[Page text]

Introducing Votemak

Votemak
4 min readNov 6, 2021

--

Votemak lets protocols bribe $TOKE holders to vote for their reactors via smart contracts. Protocols put up bribes in any ERC 20 and $TOKE holders can collect those bribes after voting

To use votemak simply visit votemak.com to see which protocols are offering bribes, vote for those protocols on tokemak.xyz, and return later to collect your bribes

Our contracts are friendly forks of the votium.app contracts — 5% of net profits (after all expenses) will be shared with their team.

For full details on the upcoming C.o.R.E.2 vote, see Tokemak’s official post

How does it work?

The process is very simple. First protocols can visit votemak.com where they can select which reactor they want holders to vote for, and deposit a bribe into the smart contract. Protocols are able to upload multiple bribes before the deadline (when voting ends).

Users can then see the total bribes for each reactor on the votemak.com website (we recommend waiting until the last few hours to vote as new bribes may come through)

Users do not have to interact with our smart contracts to vote, they simply vote on the tokemak website — even those who don’t know votemak exists will be able to claim bribes

After the vote ends, our team will initiate the distribution. Voters can then collect their respective piece of the bribe.

Voters should look at which reactors already have votes and vote based on which bribe will pay them the most per vote.

For example, assume the following:

  • The RGT reactor has $10,000 of bribes and 1000 votes
  • The SPELL reactor has $20,000 of bribes and 3000 votes

In this case voters should vote for RGT even though SPELL has a higher total bribe amount because they will get more $ per additional vote

What does it cost?

For voters there is no cost to using votemak, instead the team makes money by taking a fee from each bribe. The fee is currently set to 4%.

Voters should be aware that there are ethereum gas costs when they claim their bribes, so smaller voters should concentrate all their votes on one protocol so they only need to claim one bribe.

Why do protocols want a reactor? What should they spend?

Having a reactor is extremely valuable for a protocol, and the only way to get one is to have TOKE holders vote to give you one. In previous voting rounds TOKE holders got nothing for these votes, but now they can offer their votes to the highest bidder.

TOKE holders should ensure they are getting paid before giving a reactor to a protocol because they have to pay emissions to that protocol when the reactor goes live

Let’s use ALCX as an example:

  • Today the ALCX reactor pays ALCX holders 700 $TOKE / day ($50k/day at $70/toke)
  • If we assume this goes on for 3 months, that’s $4.5M in TOKE emissions to ALCX holders for free!

On top of this $4.5M of TOKE, ALCX also gets:

  • a use-case for their token which means less sell pressure
  • liquidity direction to provide ALCX liquidity (don’t need to pay pool2 rewards which can be $100M+ yearly)

Additionally, once a protocol wins a reactor they do not need to win again in a subsequent vote — the reactor lasts forever!

The biggest risk to protocols is they may not bribe enough. There are no refunds for bribes. Therefore, if a protocol bribes but does not win, they will lose those funds to the voters that gave them votes, and may need to bribe again next cycle to try and win a reactor.

What’s next?

[Dataset content]
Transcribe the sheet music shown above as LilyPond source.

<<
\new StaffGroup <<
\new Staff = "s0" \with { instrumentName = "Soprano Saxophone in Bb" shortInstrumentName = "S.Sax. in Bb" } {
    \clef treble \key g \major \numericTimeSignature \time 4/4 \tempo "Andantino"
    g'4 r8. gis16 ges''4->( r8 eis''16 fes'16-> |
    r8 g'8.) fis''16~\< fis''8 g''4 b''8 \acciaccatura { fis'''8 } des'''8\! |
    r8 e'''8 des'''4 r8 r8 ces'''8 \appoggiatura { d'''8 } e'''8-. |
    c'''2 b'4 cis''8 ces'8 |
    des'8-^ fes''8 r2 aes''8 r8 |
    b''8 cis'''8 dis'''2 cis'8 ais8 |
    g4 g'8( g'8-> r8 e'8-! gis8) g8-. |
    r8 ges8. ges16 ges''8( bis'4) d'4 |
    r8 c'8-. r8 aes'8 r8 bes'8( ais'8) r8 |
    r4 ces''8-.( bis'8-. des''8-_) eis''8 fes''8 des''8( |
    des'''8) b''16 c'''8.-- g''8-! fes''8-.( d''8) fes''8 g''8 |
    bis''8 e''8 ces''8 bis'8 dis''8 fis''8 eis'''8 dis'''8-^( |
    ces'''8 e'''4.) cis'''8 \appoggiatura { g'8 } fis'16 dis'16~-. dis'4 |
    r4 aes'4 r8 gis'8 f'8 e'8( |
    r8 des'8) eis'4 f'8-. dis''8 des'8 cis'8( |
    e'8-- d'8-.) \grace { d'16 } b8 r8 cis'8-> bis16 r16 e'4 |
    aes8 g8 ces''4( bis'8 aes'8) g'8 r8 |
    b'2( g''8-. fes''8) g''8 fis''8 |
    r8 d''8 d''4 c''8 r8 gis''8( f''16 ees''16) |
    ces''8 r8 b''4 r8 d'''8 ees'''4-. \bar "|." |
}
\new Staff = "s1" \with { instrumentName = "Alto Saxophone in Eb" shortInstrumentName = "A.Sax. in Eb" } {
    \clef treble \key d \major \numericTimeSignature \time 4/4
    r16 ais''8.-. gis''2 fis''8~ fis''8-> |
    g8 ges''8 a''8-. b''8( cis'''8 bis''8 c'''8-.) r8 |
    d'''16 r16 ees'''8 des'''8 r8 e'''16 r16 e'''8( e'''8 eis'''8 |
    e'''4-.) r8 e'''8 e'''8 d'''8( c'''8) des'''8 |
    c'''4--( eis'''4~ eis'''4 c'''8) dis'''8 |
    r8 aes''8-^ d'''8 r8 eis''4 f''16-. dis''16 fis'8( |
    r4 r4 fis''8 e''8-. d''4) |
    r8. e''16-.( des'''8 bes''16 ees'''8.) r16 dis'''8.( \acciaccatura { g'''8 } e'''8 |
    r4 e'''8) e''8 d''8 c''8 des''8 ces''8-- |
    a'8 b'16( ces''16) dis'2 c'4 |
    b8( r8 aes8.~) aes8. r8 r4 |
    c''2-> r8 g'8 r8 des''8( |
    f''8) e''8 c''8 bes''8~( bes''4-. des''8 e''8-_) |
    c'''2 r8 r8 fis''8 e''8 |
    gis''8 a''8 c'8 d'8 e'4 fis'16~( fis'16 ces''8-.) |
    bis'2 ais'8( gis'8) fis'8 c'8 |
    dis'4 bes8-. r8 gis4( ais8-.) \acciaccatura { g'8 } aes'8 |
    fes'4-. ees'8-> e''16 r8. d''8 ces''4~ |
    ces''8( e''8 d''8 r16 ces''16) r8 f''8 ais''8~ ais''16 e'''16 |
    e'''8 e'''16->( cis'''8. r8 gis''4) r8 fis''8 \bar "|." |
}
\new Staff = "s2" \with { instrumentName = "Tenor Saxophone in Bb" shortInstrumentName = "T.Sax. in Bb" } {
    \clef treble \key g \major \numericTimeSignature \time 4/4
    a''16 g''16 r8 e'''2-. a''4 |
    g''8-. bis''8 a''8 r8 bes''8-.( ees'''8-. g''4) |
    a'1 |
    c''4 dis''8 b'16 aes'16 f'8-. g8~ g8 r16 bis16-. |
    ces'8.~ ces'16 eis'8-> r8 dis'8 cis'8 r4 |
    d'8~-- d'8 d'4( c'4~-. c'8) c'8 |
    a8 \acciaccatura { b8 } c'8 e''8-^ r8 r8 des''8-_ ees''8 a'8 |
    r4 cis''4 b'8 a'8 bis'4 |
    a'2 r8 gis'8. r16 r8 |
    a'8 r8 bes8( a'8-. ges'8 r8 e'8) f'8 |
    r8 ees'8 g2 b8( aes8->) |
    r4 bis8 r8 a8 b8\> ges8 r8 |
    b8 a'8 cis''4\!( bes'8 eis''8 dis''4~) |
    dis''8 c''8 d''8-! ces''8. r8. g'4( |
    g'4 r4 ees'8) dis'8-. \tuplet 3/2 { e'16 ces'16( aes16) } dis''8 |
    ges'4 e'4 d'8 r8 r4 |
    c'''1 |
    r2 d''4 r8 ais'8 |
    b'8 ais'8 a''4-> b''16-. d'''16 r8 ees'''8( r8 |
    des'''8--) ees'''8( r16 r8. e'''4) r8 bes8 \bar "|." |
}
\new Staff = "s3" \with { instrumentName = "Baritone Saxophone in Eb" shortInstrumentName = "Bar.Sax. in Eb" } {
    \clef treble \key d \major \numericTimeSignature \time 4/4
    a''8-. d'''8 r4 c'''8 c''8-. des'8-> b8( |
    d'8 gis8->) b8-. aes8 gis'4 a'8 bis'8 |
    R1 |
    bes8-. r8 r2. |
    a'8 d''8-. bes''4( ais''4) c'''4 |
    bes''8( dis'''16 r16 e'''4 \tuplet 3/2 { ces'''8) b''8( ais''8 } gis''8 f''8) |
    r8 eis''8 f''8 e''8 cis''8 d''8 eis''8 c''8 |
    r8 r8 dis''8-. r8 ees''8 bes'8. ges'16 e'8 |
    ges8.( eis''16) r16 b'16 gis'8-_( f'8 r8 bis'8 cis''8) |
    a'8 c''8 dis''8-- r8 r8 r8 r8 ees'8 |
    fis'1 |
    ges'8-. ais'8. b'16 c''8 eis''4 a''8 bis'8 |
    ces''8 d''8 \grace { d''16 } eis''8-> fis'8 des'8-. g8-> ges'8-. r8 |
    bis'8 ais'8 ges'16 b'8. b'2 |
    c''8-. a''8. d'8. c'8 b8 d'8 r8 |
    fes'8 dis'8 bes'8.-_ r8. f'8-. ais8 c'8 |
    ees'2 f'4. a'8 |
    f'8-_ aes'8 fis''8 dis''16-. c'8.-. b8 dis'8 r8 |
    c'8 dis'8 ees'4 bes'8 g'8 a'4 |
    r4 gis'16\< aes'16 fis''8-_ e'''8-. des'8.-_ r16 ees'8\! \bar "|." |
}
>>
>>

[What this task involves] Copy everything in the Votemak post from "Let’s use ALCX" down to "be $100M+ yearly)", substituting "selling pressure" for "sell pressure".

[Solved exercise]
Let’s use ALCX as an example:

  • Today the ALCX reactor pays ALCX holders 700 $TOKE / day ($50k/day at $70/toke)
  • If we assume this goes on for 3 months, that’s $4.5M in TOKE emissions to ALCX holders for free!

On top of this $4.5M of TOKE, ALCX also gets:

  • a use-case for their token which means less selling pressure
  • liquidity direction to provide ALCX liquidity (don’t need to pay pool2 rewards which can be $100M+ yearly)